| O QUE FAZER |
Copie do texto sobre fé e religião o trecho que começa em "Foto: Nexo Jornal" e vai até "da fé miliciana.", incluindo essas palavras.

| TRECHO DA PÁGINA |

Foto: Nexo Jornal
Marcos
Leonel
Educador
e cidadão do mundo
Em
nome de Deus o ser humano é capaz de tudo. É capaz até mesmo de aniquilar a
essência humana para poder proclamar a necessidade suprema de humanismo. O uso
que se faz da fé para estruturar o autoritarismo divino é o que existe de mais
hediondo na sociologia das religiões. Ao longo da história das civilizações
Deus tem se revelado para poucos e muitos têm revelado deus como um poderoso
produto, multiplicador de fortunas e fermentador do pão que alimenta a
escravidão espiritual. Deus é amor. Deus é fiel. Deus é o salvador. Deus é o
caminho. Deus é uma arma letal nas mãos da fé miliciana.
O
proselitismo falacioso das pregações fundamentalistas tem como aparatos de
manipulação social dois itens fundamentais: proteção divina e salvação divina.

| DADOS GUARDADOS |
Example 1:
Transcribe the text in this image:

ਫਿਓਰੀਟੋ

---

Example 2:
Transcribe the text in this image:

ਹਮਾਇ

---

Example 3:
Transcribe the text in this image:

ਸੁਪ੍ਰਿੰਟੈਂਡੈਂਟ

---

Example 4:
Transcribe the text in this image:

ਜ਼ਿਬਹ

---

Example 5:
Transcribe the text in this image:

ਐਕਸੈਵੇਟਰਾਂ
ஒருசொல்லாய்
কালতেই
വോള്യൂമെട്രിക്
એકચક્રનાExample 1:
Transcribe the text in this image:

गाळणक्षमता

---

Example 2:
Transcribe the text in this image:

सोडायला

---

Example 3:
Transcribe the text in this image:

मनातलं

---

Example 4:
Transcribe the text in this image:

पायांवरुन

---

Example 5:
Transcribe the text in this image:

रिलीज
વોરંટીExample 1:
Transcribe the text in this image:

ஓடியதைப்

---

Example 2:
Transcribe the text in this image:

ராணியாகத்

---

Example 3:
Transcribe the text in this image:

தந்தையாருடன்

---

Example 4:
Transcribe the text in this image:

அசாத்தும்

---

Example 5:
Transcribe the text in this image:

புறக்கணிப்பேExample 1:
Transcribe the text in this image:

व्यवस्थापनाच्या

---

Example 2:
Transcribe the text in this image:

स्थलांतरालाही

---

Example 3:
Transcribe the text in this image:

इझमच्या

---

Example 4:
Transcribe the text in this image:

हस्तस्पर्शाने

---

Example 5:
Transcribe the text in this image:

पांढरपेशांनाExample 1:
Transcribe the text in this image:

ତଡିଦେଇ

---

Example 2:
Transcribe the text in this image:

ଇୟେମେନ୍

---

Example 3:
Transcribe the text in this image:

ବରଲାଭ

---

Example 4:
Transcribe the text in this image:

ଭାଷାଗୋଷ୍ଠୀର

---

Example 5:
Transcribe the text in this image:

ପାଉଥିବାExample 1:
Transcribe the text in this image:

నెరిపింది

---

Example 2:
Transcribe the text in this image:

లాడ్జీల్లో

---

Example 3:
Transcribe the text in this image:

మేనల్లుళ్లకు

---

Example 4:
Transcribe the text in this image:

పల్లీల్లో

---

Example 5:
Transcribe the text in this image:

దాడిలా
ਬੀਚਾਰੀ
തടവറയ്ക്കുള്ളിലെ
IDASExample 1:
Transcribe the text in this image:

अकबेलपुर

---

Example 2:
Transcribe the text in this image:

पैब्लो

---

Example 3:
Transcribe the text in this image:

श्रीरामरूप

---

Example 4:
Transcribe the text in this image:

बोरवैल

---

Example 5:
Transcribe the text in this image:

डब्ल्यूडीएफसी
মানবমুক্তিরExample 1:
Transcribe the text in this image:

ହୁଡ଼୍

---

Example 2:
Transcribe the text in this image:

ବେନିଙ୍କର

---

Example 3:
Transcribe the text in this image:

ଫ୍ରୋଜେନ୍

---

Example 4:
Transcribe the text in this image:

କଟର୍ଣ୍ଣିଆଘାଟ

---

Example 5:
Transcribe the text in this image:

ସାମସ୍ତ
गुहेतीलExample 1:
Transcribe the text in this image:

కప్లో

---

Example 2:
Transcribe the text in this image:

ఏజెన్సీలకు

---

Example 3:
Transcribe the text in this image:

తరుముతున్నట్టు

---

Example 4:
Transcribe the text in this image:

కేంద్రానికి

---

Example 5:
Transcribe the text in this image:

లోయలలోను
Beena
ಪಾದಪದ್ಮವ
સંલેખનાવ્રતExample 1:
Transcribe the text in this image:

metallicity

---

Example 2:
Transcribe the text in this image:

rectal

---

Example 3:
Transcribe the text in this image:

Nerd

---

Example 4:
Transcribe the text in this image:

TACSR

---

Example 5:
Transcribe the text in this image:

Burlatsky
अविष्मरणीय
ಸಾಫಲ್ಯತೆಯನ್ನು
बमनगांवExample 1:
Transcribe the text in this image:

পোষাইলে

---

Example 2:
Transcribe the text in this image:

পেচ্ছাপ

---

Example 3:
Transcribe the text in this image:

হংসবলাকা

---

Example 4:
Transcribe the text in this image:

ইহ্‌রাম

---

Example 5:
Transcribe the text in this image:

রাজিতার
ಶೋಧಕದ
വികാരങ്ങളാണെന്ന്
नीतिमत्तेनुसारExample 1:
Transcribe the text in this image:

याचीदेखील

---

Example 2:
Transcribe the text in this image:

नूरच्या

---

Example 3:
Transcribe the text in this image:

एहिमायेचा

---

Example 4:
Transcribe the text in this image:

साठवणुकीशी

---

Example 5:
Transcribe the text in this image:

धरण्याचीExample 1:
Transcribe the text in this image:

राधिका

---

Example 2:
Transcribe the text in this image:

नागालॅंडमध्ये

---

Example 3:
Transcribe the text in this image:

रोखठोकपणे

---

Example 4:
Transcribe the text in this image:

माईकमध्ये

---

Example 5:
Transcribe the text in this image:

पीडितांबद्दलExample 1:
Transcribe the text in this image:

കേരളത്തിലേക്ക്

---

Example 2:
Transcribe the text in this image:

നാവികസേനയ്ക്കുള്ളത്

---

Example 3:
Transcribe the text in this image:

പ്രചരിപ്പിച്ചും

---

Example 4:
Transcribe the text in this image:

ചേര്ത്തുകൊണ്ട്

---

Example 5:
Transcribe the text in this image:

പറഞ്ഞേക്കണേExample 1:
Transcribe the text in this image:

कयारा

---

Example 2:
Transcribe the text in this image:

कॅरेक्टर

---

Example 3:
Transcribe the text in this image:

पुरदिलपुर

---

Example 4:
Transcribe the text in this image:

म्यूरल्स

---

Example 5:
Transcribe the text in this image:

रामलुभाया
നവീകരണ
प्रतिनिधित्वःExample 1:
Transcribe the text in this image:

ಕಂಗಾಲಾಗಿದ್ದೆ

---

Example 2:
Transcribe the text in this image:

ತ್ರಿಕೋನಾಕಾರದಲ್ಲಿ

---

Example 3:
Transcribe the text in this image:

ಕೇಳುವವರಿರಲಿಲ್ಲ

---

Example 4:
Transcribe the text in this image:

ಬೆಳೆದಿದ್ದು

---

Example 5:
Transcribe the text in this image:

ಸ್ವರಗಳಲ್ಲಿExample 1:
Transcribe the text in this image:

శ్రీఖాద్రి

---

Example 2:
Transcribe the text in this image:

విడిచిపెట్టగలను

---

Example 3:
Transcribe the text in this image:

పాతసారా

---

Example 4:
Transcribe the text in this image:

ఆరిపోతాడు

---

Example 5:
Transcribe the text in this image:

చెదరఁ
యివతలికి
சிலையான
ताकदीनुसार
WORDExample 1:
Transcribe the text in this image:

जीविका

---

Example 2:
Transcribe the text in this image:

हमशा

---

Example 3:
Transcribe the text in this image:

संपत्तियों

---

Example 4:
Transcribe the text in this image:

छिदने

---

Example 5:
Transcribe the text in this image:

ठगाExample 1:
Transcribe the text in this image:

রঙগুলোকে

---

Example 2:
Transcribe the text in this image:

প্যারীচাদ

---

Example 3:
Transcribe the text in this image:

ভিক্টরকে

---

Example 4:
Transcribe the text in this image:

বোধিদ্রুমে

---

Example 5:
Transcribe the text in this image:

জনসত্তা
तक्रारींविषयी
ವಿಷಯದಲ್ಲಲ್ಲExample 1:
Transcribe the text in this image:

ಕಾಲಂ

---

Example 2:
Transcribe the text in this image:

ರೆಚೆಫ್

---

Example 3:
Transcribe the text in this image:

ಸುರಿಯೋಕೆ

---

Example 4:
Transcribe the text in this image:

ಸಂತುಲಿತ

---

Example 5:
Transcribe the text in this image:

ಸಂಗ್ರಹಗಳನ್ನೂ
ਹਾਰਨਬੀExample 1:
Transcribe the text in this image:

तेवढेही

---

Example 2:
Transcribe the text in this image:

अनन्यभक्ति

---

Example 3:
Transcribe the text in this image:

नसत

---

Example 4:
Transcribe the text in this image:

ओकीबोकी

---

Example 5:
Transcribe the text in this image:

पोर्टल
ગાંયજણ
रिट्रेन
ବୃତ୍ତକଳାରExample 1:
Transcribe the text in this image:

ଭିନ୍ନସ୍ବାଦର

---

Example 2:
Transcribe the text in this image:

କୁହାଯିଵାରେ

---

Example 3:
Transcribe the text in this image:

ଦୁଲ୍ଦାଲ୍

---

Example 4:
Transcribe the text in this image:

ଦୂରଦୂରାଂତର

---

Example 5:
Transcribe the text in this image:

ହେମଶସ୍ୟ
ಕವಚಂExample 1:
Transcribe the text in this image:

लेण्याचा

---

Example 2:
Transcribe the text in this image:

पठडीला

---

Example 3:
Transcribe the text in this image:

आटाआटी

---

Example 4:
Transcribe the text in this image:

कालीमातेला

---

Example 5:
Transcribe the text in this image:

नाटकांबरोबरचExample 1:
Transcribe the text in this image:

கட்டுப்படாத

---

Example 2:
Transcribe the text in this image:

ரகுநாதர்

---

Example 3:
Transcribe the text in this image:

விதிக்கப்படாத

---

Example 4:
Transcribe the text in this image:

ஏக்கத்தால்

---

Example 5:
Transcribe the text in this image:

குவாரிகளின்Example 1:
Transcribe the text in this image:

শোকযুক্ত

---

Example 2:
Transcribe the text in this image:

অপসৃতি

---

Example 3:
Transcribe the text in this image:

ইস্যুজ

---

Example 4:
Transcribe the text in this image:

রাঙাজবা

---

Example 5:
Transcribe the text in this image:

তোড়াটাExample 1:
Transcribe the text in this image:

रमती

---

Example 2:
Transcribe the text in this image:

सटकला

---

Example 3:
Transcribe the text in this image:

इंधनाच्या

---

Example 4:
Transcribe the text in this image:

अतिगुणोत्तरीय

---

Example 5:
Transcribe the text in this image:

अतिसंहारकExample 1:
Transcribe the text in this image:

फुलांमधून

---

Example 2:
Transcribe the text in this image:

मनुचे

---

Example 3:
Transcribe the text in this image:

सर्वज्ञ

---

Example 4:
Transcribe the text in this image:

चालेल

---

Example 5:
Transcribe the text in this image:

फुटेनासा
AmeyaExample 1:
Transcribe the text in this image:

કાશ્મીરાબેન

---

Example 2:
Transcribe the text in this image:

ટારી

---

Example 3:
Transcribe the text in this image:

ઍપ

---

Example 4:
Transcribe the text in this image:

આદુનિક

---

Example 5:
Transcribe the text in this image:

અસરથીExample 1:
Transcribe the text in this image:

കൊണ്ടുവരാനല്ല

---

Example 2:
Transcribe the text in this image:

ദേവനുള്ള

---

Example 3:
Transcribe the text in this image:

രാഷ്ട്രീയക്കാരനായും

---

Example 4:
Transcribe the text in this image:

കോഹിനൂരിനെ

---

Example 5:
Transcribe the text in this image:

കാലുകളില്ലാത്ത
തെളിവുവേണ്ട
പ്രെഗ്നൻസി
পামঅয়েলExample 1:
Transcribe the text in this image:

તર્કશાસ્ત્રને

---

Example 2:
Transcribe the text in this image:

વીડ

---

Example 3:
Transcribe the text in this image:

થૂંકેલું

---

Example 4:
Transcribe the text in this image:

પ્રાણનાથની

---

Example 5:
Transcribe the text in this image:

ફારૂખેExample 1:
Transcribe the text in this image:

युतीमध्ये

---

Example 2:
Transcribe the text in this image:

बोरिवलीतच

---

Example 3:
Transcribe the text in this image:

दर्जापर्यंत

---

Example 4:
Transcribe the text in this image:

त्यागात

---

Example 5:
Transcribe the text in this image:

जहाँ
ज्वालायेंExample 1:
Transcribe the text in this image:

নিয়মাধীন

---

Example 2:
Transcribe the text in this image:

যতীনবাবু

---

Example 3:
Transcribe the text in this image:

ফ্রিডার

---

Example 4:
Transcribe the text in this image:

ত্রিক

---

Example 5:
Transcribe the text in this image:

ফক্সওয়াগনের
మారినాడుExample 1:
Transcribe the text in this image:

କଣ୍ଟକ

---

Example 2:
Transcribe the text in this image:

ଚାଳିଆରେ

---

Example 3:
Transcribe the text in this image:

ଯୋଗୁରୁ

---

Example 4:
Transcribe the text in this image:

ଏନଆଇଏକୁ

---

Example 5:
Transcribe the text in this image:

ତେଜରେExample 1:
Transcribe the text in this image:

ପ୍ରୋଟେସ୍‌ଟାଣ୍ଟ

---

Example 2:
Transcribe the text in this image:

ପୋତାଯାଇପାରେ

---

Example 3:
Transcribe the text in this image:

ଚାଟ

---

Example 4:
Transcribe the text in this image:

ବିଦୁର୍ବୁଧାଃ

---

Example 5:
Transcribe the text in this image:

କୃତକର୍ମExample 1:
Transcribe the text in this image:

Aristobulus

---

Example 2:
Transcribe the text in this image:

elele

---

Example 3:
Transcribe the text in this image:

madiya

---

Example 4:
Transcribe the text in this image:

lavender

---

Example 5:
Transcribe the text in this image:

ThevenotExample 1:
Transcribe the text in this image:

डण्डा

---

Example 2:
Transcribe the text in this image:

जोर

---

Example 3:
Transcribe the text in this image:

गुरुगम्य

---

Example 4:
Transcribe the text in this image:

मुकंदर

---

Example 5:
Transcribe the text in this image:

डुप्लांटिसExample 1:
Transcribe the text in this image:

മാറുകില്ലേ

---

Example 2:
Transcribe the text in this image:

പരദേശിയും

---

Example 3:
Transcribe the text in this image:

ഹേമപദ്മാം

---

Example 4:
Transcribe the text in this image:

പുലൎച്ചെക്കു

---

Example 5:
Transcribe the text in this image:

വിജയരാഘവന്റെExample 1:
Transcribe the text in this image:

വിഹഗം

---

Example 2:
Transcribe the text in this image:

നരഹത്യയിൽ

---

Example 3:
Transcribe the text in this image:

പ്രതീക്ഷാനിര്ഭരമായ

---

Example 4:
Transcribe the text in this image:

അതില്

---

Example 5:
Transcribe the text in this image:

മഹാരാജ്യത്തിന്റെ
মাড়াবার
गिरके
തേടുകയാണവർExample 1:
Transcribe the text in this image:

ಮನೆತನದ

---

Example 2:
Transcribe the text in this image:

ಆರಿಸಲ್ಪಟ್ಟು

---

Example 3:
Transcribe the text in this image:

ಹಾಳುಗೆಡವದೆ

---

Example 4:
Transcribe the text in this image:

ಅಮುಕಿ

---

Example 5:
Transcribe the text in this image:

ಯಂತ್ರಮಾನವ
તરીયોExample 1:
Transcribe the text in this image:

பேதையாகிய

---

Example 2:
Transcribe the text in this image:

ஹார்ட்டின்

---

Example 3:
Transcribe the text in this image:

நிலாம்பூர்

| SUA RESPOSTA |
Foto: Nexo Jornal
Marcos
Leonel
Educador
e cidadão do mundo
Em
nome de Deus o ser humano é capaz de tudo. É capaz até mesmo de aniquilar a
essência humana para poder proclamar a necessidade suprema de humanismo. O uso
que se faz da fé para estruturar o autoritarismo divino é o que existe de mais
hediondo na sociologia das religiões. Ao longo da história das civilizações
Deus tem se revelado para poucos e muitos têm revelado deus como um poderoso
produto, multiplicador de fortunas e fermentador do pão que alimenta a
escravidão espiritual. Deus é amor. Deus é fiel. Deus é o salvador. Deus é o
caminho. Deus é uma arma letal nas mãos da fé miliciana.